■ **Dataset**:

◇ ◇ ◇ ◇

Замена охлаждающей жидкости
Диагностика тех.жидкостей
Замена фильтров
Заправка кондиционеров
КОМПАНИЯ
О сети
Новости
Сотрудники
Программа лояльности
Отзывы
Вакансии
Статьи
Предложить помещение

◇ ◇ ◇ ◇

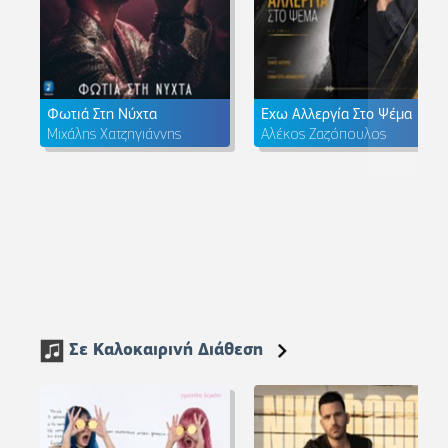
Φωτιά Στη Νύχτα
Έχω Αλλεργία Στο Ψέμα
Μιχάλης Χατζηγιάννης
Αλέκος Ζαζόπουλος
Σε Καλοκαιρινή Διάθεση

◇ ◇ ◇ ◇

■ **Brief**:
Every line from the line containing "Φωτιά Στη Νύχτα" through the line containing "Σε Καλοκαιρινή Διάθεση" in the records above must be retyped exactly. Leave out the rest.

■ **Solution to the problem**:
Φωτιά Στη Νύχτα
Έχω Αλλεργία Στο Ψέμα
Μιχάλης Χατζηγιάννης
Αλέκος Ζαζόπουλος
Σε Καλοκαιρινή Διάθεση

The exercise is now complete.